About this task -
Copy, word for word, the lines of the entries below between the one with "left front paw: (437, 608)" and the one with "right back paw: (137, 601)", inclusive, and leave out everything else.

Dataset -

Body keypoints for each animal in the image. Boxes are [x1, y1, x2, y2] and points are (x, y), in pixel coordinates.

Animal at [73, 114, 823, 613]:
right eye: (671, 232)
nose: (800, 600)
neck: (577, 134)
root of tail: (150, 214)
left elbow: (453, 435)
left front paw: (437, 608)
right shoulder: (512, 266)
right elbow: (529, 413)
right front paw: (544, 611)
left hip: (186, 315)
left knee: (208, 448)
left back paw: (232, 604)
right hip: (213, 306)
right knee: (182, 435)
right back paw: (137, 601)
* * *
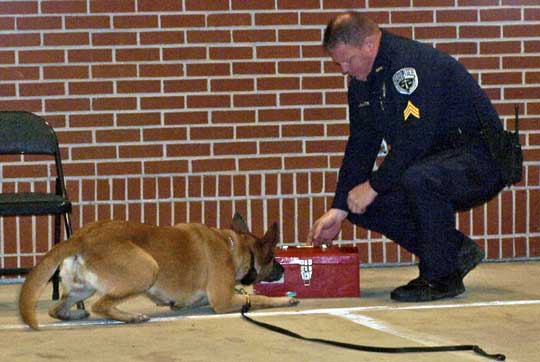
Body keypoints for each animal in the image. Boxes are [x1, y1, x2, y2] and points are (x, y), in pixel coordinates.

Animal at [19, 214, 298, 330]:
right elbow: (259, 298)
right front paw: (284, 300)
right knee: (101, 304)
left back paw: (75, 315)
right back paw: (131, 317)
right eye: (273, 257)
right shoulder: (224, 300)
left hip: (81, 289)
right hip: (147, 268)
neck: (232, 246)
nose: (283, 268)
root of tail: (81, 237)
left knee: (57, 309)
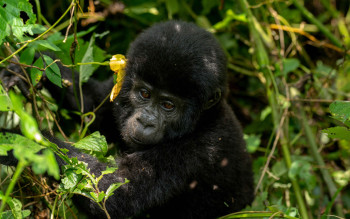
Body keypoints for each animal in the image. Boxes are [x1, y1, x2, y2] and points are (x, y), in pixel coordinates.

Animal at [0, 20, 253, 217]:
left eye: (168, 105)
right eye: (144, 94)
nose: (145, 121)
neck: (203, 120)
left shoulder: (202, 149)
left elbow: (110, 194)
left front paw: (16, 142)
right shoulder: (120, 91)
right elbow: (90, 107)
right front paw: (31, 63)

The completed task -
left front paw: (437, 608)
right shoulder: (512, 266)
right elbow: (529, 413)
right front paw: (544, 611)
left hip: (186, 315)
left knee: (208, 448)
left back paw: (232, 604)
right hip: (213, 306)
right knee: (182, 435)
right back paw: (137, 601)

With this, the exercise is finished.